Saved entries:
───

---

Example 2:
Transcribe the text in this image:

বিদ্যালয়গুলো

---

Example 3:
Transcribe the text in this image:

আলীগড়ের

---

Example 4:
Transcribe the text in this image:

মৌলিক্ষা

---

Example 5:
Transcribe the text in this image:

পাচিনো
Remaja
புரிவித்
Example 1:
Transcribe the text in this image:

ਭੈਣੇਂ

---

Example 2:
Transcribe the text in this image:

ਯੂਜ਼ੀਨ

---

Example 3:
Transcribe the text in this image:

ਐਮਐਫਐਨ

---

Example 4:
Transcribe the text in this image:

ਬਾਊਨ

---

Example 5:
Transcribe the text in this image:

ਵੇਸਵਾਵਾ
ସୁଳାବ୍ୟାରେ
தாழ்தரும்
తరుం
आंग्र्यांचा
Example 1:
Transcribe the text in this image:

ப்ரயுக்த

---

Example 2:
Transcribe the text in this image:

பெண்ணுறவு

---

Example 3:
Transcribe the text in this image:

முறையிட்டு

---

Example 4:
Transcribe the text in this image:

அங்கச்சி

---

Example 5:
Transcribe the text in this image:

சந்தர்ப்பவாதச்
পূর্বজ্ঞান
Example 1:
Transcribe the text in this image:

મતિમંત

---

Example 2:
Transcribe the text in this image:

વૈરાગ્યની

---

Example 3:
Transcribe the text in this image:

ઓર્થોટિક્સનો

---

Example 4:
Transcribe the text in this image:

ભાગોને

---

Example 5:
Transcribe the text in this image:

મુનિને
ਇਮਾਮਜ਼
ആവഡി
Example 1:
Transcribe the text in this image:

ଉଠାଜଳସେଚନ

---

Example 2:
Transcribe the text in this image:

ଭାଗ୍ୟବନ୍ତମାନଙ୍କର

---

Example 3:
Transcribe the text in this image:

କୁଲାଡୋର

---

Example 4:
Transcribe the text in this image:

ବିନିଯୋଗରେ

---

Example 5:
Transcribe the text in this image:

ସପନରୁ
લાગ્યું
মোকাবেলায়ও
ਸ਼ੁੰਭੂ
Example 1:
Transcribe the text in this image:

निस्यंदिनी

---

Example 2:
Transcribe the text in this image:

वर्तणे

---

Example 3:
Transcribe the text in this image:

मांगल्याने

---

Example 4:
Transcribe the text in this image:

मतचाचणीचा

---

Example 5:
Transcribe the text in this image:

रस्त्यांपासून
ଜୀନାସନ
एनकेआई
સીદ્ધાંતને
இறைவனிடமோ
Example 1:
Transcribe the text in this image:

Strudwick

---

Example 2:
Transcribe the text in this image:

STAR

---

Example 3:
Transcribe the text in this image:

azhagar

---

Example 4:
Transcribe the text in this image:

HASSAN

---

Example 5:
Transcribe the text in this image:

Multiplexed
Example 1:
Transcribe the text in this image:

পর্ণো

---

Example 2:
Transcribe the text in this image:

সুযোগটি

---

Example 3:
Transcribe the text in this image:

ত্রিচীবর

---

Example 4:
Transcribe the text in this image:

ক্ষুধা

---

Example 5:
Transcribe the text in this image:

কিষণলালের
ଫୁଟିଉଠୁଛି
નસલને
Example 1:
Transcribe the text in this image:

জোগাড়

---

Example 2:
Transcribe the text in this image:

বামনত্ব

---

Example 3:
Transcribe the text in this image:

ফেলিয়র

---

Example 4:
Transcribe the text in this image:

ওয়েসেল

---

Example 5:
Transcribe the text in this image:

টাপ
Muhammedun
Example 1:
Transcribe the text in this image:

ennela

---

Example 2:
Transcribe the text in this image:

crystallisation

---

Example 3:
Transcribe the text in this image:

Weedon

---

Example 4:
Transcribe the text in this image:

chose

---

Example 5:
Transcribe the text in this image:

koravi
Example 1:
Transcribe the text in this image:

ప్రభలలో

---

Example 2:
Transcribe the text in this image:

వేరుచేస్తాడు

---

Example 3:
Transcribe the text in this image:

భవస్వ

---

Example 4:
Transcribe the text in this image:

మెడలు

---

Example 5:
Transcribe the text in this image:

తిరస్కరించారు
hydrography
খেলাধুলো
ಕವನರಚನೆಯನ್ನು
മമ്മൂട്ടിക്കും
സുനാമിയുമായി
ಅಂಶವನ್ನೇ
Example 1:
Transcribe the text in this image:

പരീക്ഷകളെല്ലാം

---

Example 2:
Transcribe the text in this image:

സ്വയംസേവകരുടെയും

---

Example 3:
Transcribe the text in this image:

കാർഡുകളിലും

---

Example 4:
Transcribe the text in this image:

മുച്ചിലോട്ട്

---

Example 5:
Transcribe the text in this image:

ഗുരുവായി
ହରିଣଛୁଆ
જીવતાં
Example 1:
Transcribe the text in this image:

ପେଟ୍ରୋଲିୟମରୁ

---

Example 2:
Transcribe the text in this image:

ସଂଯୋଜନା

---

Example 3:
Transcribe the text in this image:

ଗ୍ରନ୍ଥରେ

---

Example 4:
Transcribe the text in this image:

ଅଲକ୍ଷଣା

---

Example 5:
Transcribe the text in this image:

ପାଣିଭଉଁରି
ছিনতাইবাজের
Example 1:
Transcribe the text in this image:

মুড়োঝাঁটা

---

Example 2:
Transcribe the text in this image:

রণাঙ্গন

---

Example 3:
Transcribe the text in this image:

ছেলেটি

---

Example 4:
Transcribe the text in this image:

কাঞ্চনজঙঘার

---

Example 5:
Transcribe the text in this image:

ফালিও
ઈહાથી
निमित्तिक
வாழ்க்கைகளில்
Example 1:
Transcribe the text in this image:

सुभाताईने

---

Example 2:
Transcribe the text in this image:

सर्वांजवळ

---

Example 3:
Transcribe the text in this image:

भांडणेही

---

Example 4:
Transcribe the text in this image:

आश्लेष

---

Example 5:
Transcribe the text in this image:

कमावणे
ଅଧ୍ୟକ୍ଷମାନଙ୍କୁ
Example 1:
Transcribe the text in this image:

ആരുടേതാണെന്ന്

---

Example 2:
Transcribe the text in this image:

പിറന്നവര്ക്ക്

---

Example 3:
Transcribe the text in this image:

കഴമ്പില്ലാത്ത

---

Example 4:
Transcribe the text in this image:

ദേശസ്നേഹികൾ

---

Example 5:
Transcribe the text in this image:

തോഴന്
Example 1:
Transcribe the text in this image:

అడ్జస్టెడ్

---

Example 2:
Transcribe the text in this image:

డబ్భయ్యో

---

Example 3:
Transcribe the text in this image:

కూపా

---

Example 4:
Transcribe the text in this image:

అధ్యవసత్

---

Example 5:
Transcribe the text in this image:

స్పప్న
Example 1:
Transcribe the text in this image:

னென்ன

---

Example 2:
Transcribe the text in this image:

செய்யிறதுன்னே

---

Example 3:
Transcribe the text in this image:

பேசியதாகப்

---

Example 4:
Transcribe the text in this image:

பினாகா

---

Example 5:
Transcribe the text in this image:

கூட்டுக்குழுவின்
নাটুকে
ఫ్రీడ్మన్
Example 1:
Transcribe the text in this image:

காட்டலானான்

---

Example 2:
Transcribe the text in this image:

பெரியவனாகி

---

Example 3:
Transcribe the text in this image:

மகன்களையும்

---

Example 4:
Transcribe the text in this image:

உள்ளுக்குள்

───

* Assigned task:
The response must be an exact reproduction of all the entries.

* Solution:
---

Example 2:
Transcribe the text in this image:

বিদ্যালয়গুলো

---

Example 3:
Transcribe the text in this image:

আলীগড়ের

---

Example 4:
Transcribe the text in this image:

মৌলিক্ষা

---

Example 5:
Transcribe the text in this image:

পাচিনো
Remaja
புரிவித்
Example 1:
Transcribe the text in this image:

ਭੈਣੇਂ

---

Example 2:
Transcribe the text in this image:

ਯੂਜ਼ੀਨ

---

Example 3:
Transcribe the text in this image:

ਐਮਐਫਐਨ

---

Example 4:
Transcribe the text in this image:

ਬਾਊਨ

---

Example 5:
Transcribe the text in this image:

ਵੇਸਵਾਵਾ
ସୁଳାବ୍ୟାରେ
தாழ்தரும்
తరుం
आंग्र्यांचा
Example 1:
Transcribe the text in this image:

ப்ரயுக்த

---

Example 2:
Transcribe the text in this image:

பெண்ணுறவு

---

Example 3:
Transcribe the text in this image:

முறையிட்டு

---

Example 4:
Transcribe the text in this image:

அங்கச்சி

---

Example 5:
Transcribe the text in this image:

சந்தர்ப்பவாதச்
পূর্বজ্ঞান
Example 1:
Transcribe the text in this image:

મતિમંત

---

Example 2:
Transcribe the text in this image:

વૈરાગ્યની

---

Example 3:
Transcribe the text in this image:

ઓર્થોટિક્સનો

---

Example 4:
Transcribe the text in this image:

ભાગોને

---

Example 5:
Transcribe the text in this image:

મુનિને
ਇਮਾਮਜ਼
ആവഡി
Example 1:
Transcribe the text in this image:

ଉଠାଜଳସେଚନ

---

Example 2:
Transcribe the text in this image:

ଭାଗ୍ୟବନ୍ତମାନଙ୍କର

---

Example 3:
Transcribe the text in this image:

କୁଲାଡୋର

---

Example 4:
Transcribe the text in this image:

ବିନିଯୋଗରେ

---

Example 5:
Transcribe the text in this image:

ସପନରୁ
લાગ્યું
মোকাবেলায়ও
ਸ਼ੁੰਭੂ
Example 1:
Transcribe the text in this image:

निस्यंदिनी

---

Example 2:
Transcribe the text in this image:

वर्तणे

---

Example 3:
Transcribe the text in this image:

मांगल्याने

---

Example 4:
Transcribe the text in this image:

मतचाचणीचा

---

Example 5:
Transcribe the text in this image:

रस्त्यांपासून
ଜୀନାସନ
एनकेआई
સીદ્ધાંતને
இறைவனிடமோ
Example 1:
Transcribe the text in this image:

Strudwick

---

Example 2:
Transcribe the text in this image:

STAR

---

Example 3:
Transcribe the text in this image:

azhagar

---

Example 4:
Transcribe the text in this image:

HASSAN

---

Example 5:
Transcribe the text in this image:

Multiplexed
Example 1:
Transcribe the text in this image:

পর্ণো

---

Example 2:
Transcribe the text in this image:

সুযোগটি

---

Example 3:
Transcribe the text in this image:

ত্রিচীবর

---

Example 4:
Transcribe the text in this image:

ক্ষুধা

---

Example 5:
Transcribe the text in this image:

কিষণলালের
ଫୁଟିଉଠୁଛି
નસલને
Example 1:
Transcribe the text in this image:

জোগাড়

---

Example 2:
Transcribe the text in this image:

বামনত্ব

---

Example 3:
Transcribe the text in this image:

ফেলিয়র

---

Example 4:
Transcribe the text in this image:

ওয়েসেল

---

Example 5:
Transcribe the text in this image:

টাপ
Muhammedun
Example 1:
Transcribe the text in this image:

ennela

---

Example 2:
Transcribe the text in this image:

crystallisation

---

Example 3:
Transcribe the text in this image:

Weedon

---

Example 4:
Transcribe the text in this image:

chose

---

Example 5:
Transcribe the text in this image:

koravi
Example 1:
Transcribe the text in this image:

ప్రభలలో

---

Example 2:
Transcribe the text in this image:

వేరుచేస్తాడు

---

Example 3:
Transcribe the text in this image:

భవస్వ

---

Example 4:
Transcribe the text in this image:

మెడలు

---

Example 5:
Transcribe the text in this image:

తిరస్కరించారు
hydrography
খেলাধুলো
ಕವನರಚನೆಯನ್ನು
മമ്മൂട്ടിക്കും
സുനാമിയുമായി
ಅಂಶವನ್ನೇ
Example 1:
Transcribe the text in this image:

പരീക്ഷകളെല്ലാം

---

Example 2:
Transcribe the text in this image:

സ്വയംസേവകരുടെയും

---

Example 3:
Transcribe the text in this image:

കാർഡുകളിലും

---

Example 4:
Transcribe the text in this image:

മുച്ചിലോട്ട്

---

Example 5:
Transcribe the text in this image:

ഗുരുവായി
ହରିଣଛୁଆ
જીવતાં
Example 1:
Transcribe the text in this image:

ପେଟ୍ରୋଲିୟମରୁ

---

Example 2:
Transcribe the text in this image:

ସଂଯୋଜନା

---

Example 3:
Transcribe the text in this image:

ଗ୍ରନ୍ଥରେ

---

Example 4:
Transcribe the text in this image:

ଅଲକ୍ଷଣା

---

Example 5:
Transcribe the text in this image:

ପାଣିଭଉଁରି
ছিনতাইবাজের
Example 1:
Transcribe the text in this image:

মুড়োঝাঁটা

---

Example 2:
Transcribe the text in this image:

রণাঙ্গন

---

Example 3:
Transcribe the text in this image:

ছেলেটি

---

Example 4:
Transcribe the text in this image:

কাঞ্চনজঙঘার

---

Example 5:
Transcribe the text in this image:

ফালিও
ઈહાથી
निमित्तिक
வாழ்க்கைகளில்
Example 1:
Transcribe the text in this image:

सुभाताईने

---

Example 2:
Transcribe the text in this image:

सर्वांजवळ

---

Example 3:
Transcribe the text in this image:

भांडणेही

---

Example 4:
Transcribe the text in this image:

आश्लेष

---

Example 5:
Transcribe the text in this image:

कमावणे
ଅଧ୍ୟକ୍ଷମାନଙ୍କୁ
Example 1:
Transcribe the text in this image:

ആരുടേതാണെന്ന്

---

Example 2:
Transcribe the text in this image:

പിറന്നവര്ക്ക്

---

Example 3:
Transcribe the text in this image:

കഴമ്പില്ലാത്ത

---

Example 4:
Transcribe the text in this image:

ദേശസ്നേഹികൾ

---

Example 5:
Transcribe the text in this image:

തോഴന്
Example 1:
Transcribe the text in this image:

అడ్జస్టెడ్

---

Example 2:
Transcribe the text in this image:

డబ్భయ్యో

---

Example 3:
Transcribe the text in this image:

కూపా

---

Example 4:
Transcribe the text in this image:

అధ్యవసత్

---

Example 5:
Transcribe the text in this image:

స్పప్న
Example 1:
Transcribe the text in this image:

னென்ன

---

Example 2:
Transcribe the text in this image:

செய்யிறதுன்னே

---

Example 3:
Transcribe the text in this image:

பேசியதாகப்

---

Example 4:
Transcribe the text in this image:

பினாகா

---

Example 5:
Transcribe the text in this image:

கூட்டுக்குழுவின்
নাটুকে
ఫ్రీడ్మన్
Example 1:
Transcribe the text in this image:

காட்டலானான்

---

Example 2:
Transcribe the text in this image:

பெரியவனாகி

---

Example 3:
Transcribe the text in this image:

மகன்களையும்

---

Example 4:
Transcribe the text in this image:

உள்ளுக்குள்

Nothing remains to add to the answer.